Three years on from the exceptional That! Feels Good!, and Jessie Ware has stepped that little bit further into dance-pop thrills. It feels like an expected shift for her latest album, Superbloom, but that makes it no less exciting. Continuing an exceptional run of form, Ware has pooled the tools of pop and disco to create one of the more exciting moments of her career. Banking on the success of her last album, testing the waters with a single here or there, Ware has played the long game by music industry turnaround standards. Superbloom is well worth the wait and yet part of the success is that tie to That! Feels Good!, an album that still feels like a contemporary powerhouse. We should expect nothing less from Ware. A whole sub-genre of music is evolving faster than most can keep up with it, and Ware is leading the charge once more. You can hear as much in the first notes of a prelude, a necessary build-up towards some of her very best work.

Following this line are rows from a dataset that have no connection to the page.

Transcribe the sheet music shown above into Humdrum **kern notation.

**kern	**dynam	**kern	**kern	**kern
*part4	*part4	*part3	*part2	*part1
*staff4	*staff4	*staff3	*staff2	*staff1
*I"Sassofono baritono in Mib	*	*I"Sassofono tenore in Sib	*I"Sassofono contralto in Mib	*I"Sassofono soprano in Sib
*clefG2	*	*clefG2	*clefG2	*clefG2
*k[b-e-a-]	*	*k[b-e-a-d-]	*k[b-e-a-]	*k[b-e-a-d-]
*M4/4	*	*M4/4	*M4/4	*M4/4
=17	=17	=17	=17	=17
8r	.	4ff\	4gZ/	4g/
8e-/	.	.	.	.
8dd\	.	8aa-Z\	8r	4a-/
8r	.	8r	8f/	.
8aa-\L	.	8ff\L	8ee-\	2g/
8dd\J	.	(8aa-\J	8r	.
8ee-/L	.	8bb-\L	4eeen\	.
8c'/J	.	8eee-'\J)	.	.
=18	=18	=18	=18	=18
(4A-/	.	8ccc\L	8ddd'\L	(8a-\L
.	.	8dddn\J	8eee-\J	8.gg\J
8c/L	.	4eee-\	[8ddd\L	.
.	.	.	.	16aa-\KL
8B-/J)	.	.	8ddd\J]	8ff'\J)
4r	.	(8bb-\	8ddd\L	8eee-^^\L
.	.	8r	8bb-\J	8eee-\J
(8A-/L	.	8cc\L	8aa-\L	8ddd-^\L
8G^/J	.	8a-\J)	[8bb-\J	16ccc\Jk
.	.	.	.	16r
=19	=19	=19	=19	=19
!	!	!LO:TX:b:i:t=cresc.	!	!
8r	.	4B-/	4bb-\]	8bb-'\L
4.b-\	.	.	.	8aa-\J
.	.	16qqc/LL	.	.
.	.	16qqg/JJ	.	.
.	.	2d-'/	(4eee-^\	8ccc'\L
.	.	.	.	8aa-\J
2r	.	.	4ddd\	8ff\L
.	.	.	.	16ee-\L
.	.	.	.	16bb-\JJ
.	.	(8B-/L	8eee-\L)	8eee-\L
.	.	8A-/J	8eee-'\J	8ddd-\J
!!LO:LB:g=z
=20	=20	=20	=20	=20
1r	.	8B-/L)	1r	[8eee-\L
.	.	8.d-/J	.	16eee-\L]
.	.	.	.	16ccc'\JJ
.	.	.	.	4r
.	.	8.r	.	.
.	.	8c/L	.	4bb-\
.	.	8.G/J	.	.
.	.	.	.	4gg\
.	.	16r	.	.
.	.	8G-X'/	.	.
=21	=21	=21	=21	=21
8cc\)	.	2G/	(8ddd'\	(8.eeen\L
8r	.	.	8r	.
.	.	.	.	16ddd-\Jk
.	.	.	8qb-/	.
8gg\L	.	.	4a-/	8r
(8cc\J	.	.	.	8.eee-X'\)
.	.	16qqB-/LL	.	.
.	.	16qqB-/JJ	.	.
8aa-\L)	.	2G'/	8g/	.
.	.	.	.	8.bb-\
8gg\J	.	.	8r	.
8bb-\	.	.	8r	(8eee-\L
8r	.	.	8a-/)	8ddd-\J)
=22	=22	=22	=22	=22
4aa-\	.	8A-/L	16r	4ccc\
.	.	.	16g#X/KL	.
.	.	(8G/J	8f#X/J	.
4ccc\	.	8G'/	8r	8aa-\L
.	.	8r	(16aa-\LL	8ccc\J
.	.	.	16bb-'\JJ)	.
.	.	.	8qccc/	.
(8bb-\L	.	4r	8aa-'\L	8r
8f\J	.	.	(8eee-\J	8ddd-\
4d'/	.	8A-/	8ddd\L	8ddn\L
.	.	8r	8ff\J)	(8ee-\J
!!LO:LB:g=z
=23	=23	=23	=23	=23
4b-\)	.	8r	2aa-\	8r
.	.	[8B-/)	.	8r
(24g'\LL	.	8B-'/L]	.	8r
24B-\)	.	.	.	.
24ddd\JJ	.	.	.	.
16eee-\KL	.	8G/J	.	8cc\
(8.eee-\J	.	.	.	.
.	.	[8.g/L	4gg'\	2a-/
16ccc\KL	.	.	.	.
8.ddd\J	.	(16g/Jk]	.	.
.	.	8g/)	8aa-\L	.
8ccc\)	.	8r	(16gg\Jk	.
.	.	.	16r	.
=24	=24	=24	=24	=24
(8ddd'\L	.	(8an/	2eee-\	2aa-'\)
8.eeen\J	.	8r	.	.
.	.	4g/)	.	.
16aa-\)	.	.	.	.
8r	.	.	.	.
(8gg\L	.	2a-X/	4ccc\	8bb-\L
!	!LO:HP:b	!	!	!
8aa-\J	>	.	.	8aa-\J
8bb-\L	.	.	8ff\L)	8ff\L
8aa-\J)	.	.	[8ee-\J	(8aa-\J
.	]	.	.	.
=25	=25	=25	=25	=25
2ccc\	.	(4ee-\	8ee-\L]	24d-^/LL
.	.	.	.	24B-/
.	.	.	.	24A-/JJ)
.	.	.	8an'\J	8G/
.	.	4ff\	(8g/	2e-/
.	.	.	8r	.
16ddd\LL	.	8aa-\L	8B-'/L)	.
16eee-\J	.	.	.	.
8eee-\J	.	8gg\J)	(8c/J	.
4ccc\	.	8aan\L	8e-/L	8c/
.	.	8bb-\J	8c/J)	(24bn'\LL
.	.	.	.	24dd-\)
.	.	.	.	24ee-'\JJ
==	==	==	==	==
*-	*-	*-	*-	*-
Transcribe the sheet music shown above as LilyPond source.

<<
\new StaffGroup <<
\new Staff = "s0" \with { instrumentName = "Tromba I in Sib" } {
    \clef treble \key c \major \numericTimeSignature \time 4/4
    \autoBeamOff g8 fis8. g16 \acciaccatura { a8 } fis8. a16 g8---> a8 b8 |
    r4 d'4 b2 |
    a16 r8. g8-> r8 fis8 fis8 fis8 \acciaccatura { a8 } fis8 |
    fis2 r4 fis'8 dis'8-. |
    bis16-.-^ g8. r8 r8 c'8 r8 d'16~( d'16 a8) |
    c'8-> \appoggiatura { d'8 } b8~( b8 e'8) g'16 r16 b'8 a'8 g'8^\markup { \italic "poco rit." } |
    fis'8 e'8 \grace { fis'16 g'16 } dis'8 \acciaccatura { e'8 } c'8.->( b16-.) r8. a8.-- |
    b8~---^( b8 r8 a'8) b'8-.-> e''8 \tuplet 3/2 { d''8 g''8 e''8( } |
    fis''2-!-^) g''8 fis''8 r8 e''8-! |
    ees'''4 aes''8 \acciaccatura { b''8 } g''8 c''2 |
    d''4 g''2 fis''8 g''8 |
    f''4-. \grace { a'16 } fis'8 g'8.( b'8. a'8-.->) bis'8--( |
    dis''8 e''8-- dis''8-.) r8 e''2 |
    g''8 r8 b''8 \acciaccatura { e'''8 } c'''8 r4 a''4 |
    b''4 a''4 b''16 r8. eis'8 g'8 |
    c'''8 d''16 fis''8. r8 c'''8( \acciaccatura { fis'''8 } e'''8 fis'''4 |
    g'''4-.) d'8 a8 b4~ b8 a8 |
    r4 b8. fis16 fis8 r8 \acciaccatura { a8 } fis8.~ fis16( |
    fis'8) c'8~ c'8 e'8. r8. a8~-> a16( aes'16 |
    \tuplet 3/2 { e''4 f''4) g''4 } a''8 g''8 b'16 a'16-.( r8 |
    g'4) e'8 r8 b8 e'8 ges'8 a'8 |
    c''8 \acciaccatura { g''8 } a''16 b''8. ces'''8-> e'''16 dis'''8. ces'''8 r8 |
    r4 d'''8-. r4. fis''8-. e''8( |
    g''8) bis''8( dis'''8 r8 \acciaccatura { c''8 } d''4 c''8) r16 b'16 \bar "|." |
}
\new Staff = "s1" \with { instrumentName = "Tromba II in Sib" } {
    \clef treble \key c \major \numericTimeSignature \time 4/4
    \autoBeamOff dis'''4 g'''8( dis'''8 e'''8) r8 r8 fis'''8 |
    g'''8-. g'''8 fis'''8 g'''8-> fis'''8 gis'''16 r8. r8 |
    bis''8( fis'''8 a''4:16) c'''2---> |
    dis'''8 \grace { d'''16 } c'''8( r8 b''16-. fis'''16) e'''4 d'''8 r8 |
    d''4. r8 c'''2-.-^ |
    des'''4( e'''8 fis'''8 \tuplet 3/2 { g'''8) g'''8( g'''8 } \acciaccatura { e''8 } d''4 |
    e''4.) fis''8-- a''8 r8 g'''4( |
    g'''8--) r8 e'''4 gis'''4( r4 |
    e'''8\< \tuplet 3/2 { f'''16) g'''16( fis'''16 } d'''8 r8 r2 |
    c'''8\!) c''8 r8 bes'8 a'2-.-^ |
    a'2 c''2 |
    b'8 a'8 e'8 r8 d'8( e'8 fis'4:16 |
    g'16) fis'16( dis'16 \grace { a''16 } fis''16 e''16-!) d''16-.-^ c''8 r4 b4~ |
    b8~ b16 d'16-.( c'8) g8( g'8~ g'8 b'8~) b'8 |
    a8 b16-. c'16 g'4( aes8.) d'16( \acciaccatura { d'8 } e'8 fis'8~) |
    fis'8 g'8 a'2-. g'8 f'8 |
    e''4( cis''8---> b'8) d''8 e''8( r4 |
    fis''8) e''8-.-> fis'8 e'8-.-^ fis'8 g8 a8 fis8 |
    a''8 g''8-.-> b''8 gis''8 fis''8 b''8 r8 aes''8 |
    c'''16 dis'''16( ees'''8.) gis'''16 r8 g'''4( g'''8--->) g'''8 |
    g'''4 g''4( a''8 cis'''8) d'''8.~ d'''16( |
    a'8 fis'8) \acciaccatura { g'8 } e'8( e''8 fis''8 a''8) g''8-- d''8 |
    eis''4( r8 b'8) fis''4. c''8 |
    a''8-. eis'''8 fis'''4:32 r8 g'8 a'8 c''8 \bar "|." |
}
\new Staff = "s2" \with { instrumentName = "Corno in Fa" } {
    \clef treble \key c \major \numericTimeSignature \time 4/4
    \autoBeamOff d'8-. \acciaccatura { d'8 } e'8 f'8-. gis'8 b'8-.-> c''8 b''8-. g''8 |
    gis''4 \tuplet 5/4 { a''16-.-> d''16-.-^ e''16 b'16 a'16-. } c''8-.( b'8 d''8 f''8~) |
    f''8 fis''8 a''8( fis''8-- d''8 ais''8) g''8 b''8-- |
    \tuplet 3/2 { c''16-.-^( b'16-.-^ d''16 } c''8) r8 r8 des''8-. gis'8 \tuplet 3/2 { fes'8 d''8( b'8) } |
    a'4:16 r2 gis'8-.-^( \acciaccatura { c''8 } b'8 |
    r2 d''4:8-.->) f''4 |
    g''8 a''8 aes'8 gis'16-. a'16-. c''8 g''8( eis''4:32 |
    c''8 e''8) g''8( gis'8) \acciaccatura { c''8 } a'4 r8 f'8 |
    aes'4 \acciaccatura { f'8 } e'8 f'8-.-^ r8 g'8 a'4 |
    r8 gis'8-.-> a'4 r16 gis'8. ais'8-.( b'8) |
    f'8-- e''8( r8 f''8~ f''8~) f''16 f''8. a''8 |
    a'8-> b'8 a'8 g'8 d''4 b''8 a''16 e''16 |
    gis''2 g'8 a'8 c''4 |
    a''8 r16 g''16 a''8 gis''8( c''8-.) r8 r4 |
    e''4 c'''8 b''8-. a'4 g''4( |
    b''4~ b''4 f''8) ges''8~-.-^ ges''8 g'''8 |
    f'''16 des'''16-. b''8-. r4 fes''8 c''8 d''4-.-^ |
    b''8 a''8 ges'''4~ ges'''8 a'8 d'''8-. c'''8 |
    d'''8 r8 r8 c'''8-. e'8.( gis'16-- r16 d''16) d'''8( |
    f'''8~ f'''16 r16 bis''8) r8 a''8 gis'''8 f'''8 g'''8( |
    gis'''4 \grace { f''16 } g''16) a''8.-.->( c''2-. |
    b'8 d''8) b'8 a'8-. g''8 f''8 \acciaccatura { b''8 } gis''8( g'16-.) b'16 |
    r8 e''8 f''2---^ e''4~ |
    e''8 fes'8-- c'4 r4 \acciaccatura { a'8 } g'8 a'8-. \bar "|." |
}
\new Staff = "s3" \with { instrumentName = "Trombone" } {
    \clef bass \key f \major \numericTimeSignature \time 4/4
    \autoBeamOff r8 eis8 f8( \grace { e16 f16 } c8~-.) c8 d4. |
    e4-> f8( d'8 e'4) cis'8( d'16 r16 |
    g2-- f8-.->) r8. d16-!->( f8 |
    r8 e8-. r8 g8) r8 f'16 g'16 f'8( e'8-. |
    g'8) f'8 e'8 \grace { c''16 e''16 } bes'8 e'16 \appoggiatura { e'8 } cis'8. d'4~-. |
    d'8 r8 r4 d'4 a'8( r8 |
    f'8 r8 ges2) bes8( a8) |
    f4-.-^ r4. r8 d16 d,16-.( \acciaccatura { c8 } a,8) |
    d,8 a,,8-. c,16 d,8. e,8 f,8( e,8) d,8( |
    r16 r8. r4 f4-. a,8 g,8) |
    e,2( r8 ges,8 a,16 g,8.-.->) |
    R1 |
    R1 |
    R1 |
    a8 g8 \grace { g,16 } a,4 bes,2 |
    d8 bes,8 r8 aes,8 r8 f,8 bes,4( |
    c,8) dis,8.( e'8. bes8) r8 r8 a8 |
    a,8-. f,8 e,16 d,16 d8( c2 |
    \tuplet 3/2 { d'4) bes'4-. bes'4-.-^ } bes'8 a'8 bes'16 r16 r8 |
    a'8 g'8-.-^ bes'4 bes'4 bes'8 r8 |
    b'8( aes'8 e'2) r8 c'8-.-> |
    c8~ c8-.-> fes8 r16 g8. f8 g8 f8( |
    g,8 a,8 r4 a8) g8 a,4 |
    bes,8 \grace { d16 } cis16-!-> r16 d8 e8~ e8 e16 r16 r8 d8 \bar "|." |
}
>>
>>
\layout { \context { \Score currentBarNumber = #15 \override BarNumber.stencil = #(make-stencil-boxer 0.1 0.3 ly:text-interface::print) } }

Superbloom has a flair and thrill that cement Ware as one of the all-time greats. Her album before this did so too, but it’s the upbeat charm and heavier message overlap of I Could Get Used to This that works so well for Ware, and as a result, her listeners. Get used to where Ware is. She is at the top and will reign there for some time. She knows as much and makes it clear on the staggering I Could Get Used to This, a fine blur of pop-adjacent imagery and a mature, deeper groove which goes on to profile the intensity she can so often bring to disco. There’s a wonderful funk and soul section to Superbloom that, much like the rest of the pop sound Ware is revitalising, we must not take for granted. The title track is solid work, overshadowed by the follow-up track Automatic. String sections galore, a cool bass addition too, it’s the swaggering style the genre had been crying out for. Few were willing to take it to that empowering high, but Ware has, for half a decade now, revolutionised this sound.
This is not as strong as That! Feels Good!, perhaps because it hasn’t found a catchier, consistent set of songs, but it’s still great work. Sauna exudes that righteous energy too, though once more it pales in comparison to the song that follows. Mr Valentine is a powerhouse in the making, once more reliant on those disco grooves, but what separates it from the rest of the album is the righteous rage at the core of it. All of the messaging, those empowering moments, it all depends on Ware’s voice. She has an outstanding range and it makes the difference in songs like Love You For, a track that strips back the instrumentals and puts Ware front and centre. It’s where she puts out some of her best offerings, and you can hear just how big a difference it makes when she’s the focus, rather than the instrumental structure. All those riffs and grooves are strong, though without the vocal range Ware provides on top of that, they’d feel more like an occasionally surprising jam.
A hell of a lot of fun is what Superbloom is. Ride has a fantastic understanding of what upbeat momentum can do for a genre. It’s not all doom and gloom, but there’s plenty of reflection within Superbloom. A few rogue choices too, the confident approach to some sleek tech-sounding synth on Don’t You Know Who I Am? is that blur between confidence and ego hard at work. Strip it all back for the melodic 16 Summers and that contrast is complete. Superbloom may present a confident, out there artist but there are glimmers of real truth to Ware found throughout. A consistent, quality piece of work from Ware should be no surprise, and yet there are moments of absolute wonder within Superbloom.